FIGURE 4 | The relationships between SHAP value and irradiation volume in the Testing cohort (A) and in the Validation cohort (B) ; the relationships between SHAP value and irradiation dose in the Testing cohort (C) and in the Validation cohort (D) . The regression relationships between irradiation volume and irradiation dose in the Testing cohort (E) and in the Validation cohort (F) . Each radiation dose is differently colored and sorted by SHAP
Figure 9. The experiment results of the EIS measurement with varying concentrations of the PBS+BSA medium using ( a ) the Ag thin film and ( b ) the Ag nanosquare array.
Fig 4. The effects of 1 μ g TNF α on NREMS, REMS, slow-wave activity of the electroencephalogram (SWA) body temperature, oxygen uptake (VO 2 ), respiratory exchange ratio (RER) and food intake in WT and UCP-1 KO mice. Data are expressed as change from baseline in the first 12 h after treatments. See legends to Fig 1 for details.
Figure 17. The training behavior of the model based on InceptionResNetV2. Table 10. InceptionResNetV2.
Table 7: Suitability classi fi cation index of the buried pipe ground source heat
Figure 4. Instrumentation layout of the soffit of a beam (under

# # # # #

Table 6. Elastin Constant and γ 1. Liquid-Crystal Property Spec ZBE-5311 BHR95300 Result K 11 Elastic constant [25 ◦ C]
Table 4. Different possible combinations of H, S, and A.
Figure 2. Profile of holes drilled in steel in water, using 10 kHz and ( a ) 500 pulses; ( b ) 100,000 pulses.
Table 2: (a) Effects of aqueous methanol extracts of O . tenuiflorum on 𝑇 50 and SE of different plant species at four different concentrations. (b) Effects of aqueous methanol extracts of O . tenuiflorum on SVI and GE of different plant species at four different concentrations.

# # # # #

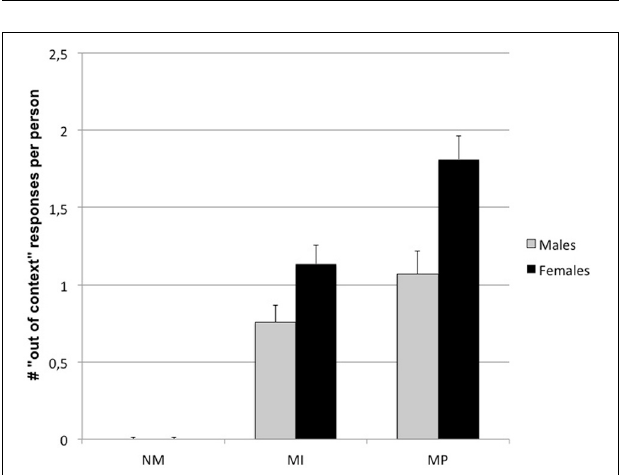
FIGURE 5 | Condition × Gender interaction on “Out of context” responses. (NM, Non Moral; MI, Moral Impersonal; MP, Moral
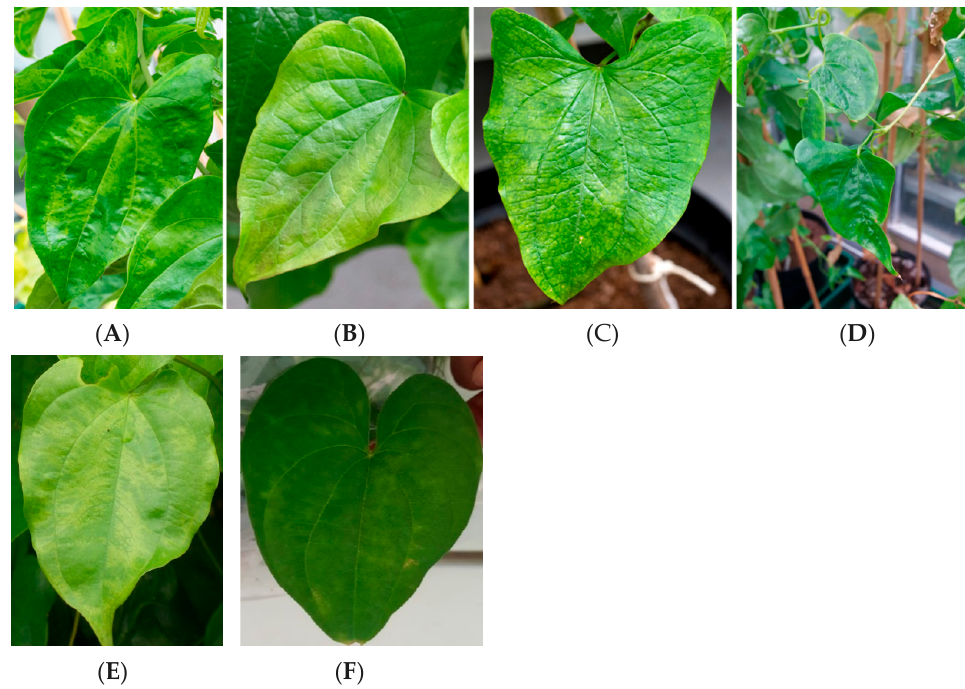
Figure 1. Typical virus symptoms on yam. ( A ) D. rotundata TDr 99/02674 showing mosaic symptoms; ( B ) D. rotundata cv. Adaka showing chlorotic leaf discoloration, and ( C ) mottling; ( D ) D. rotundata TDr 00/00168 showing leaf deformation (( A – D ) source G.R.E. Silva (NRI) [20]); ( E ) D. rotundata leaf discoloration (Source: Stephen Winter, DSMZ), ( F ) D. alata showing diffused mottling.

# # # # #

> _Your objective_:
Please copy each line of the records above that holds the word "concentrations".

> _Answer to the exercise_:
Figure 9. The experiment results of the EIS measurement with varying concentrations of the PBS+BSA medium using ( a ) the Ag thin film and ( b ) the Ag nanosquare array.
Table 2: (a) Effects of aqueous methanol extracts of O . tenuiflorum on 𝑇 50 and SE of different plant species at four different concentrations. (b) Effects of aqueous methanol extracts of O . tenuiflorum on SVI and GE of different plant species at four different concentrations.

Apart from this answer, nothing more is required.